(Images with changed objects)
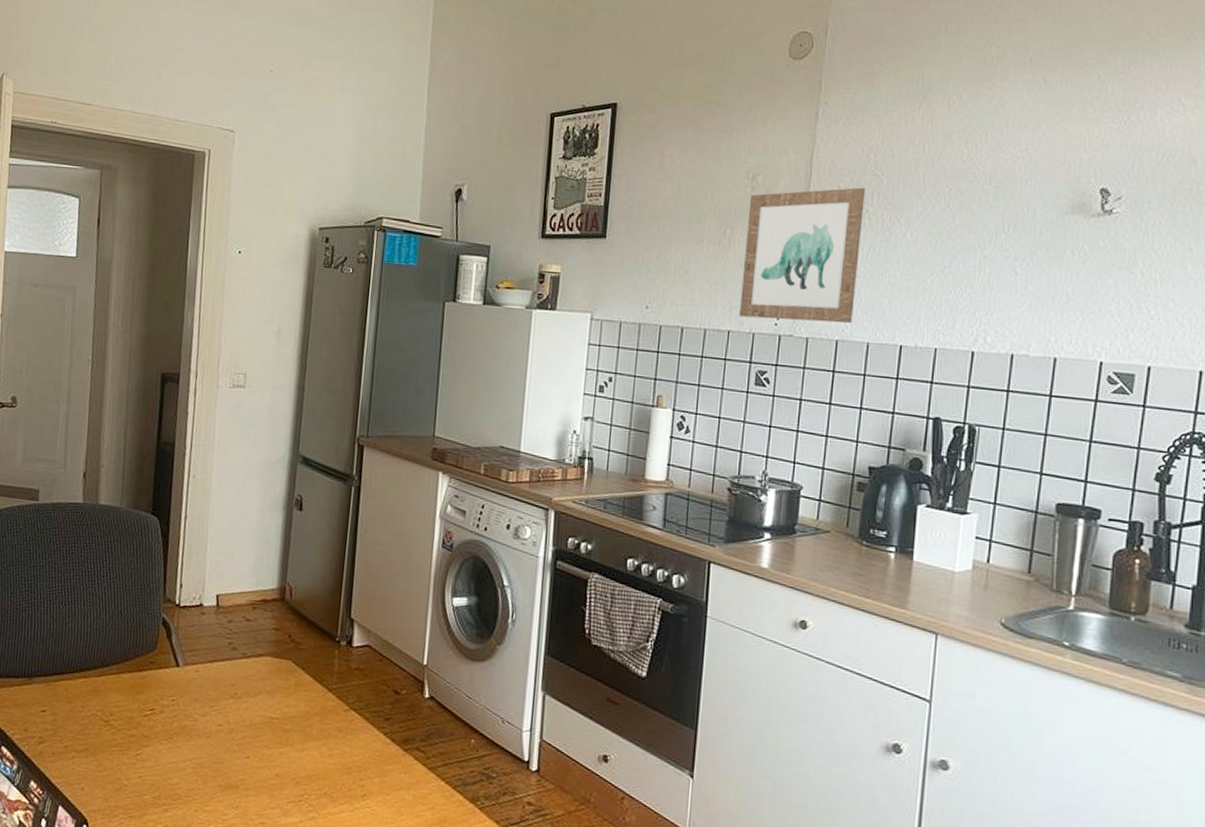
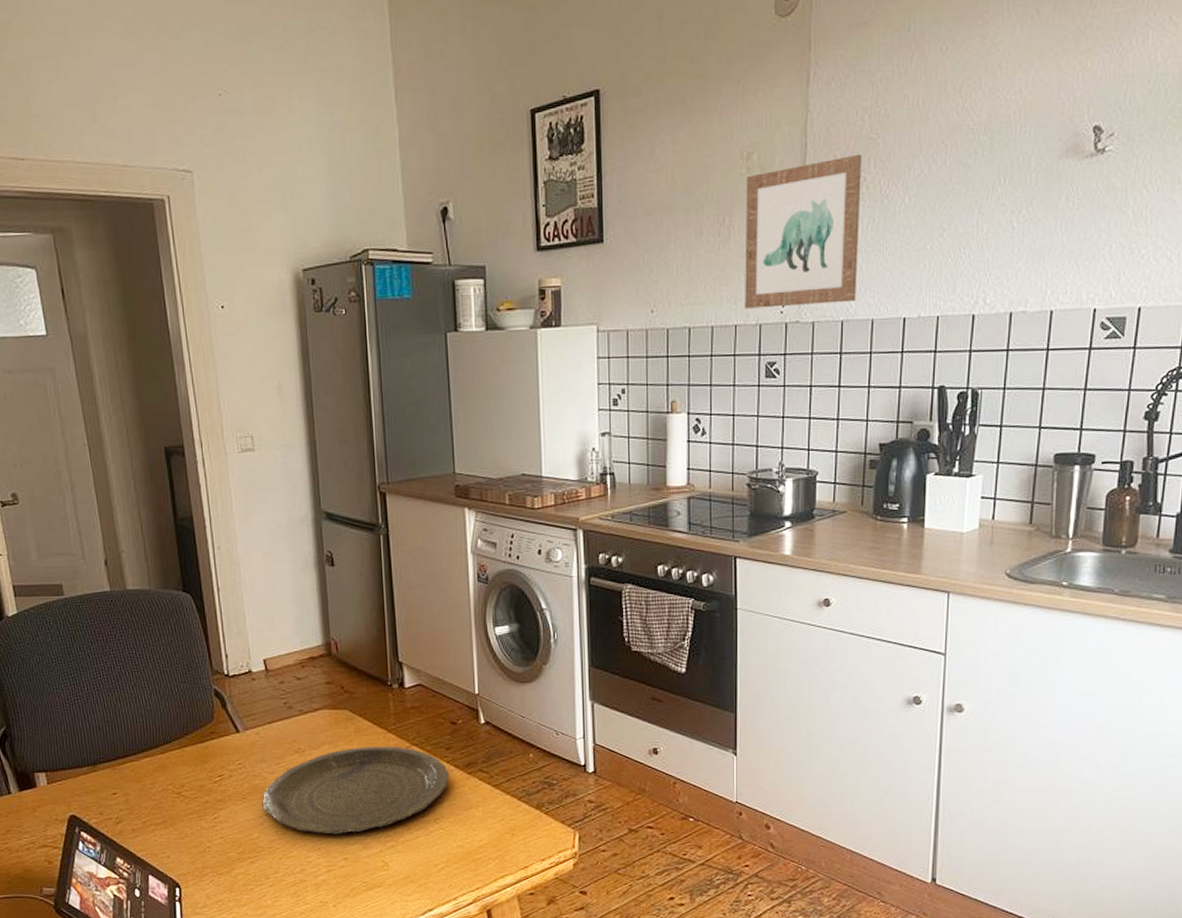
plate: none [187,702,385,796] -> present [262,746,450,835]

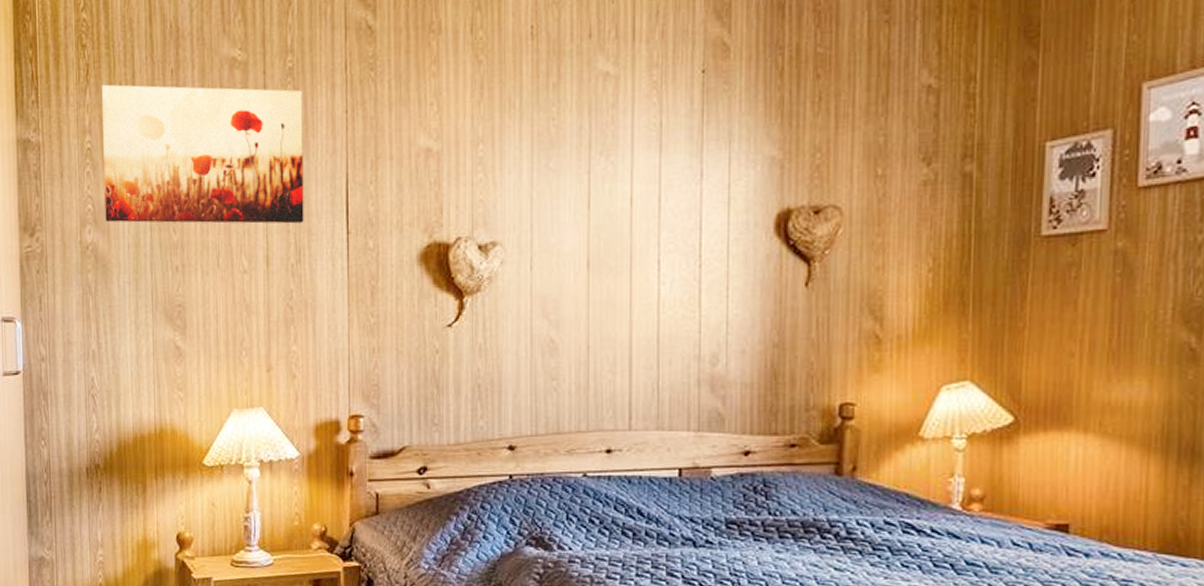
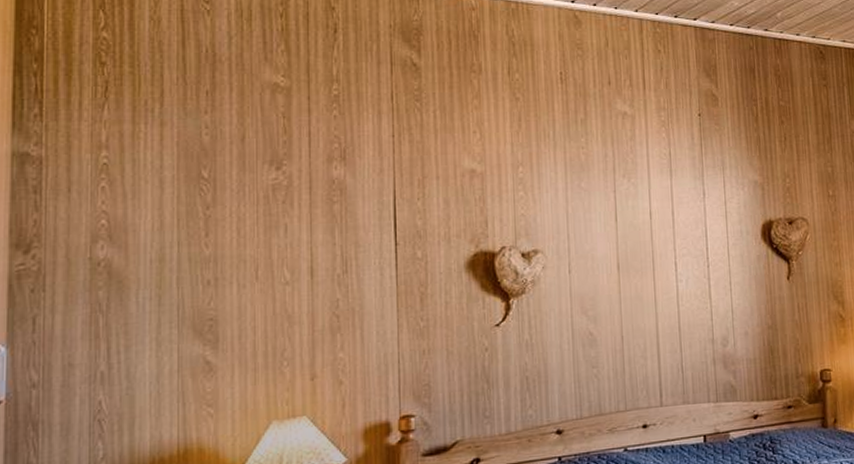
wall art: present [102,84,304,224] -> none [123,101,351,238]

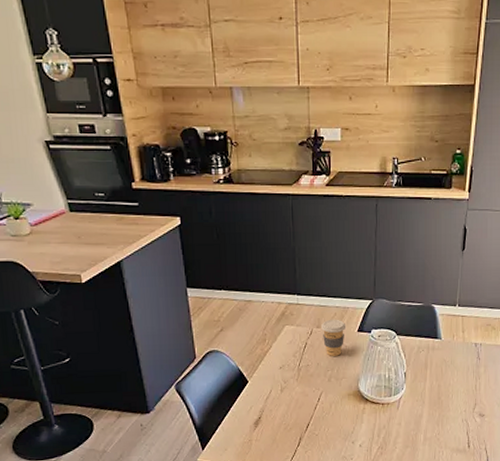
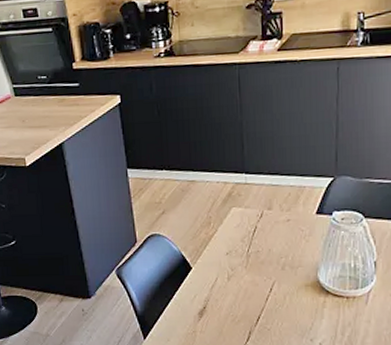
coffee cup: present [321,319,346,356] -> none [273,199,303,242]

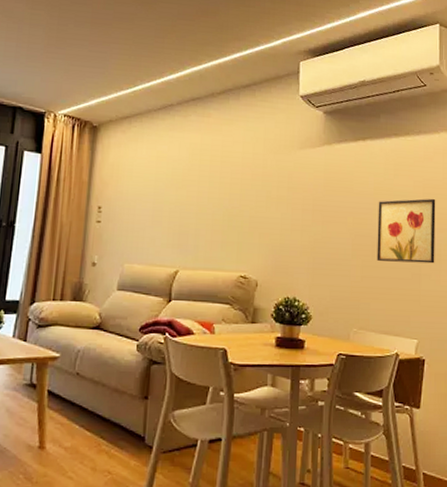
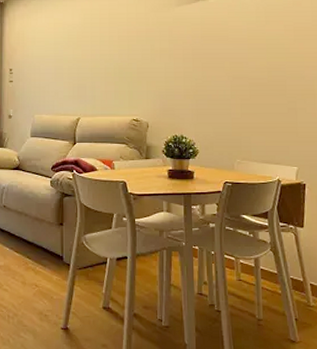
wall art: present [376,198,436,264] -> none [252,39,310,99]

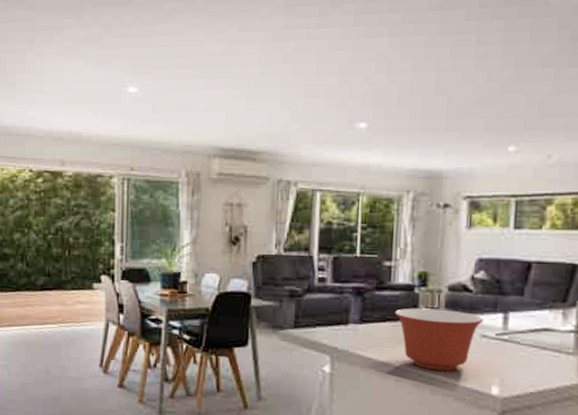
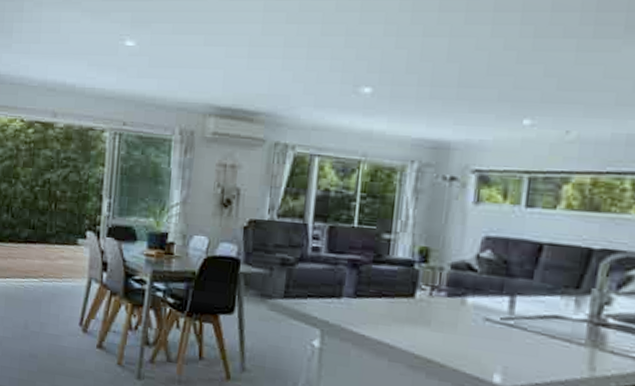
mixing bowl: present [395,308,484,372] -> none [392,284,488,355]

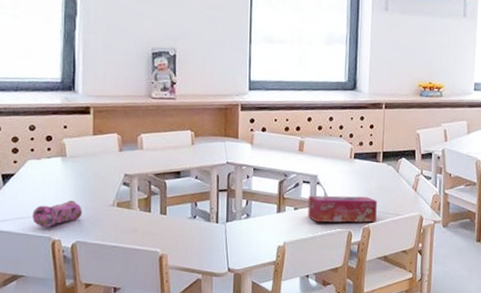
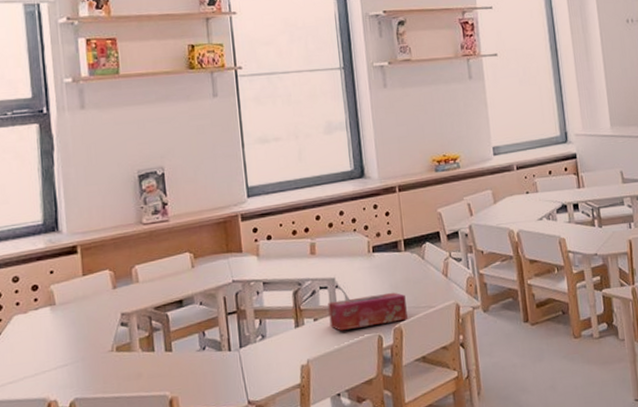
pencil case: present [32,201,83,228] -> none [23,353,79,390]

DIRECTIONS FOR THIS TASK = Leaving the pictures aside, output each entry above exactly as written.

REPLY TO THE EXERCISE =
plate: none [187,702,385,796] -> present [262,746,450,835]

wall art: present [102,84,304,224] -> none [123,101,351,238]

coffee cup: present [321,319,346,356] -> none [273,199,303,242]

wall art: present [376,198,436,264] -> none [252,39,310,99]

mixing bowl: present [395,308,484,372] -> none [392,284,488,355]

pencil case: present [32,201,83,228] -> none [23,353,79,390]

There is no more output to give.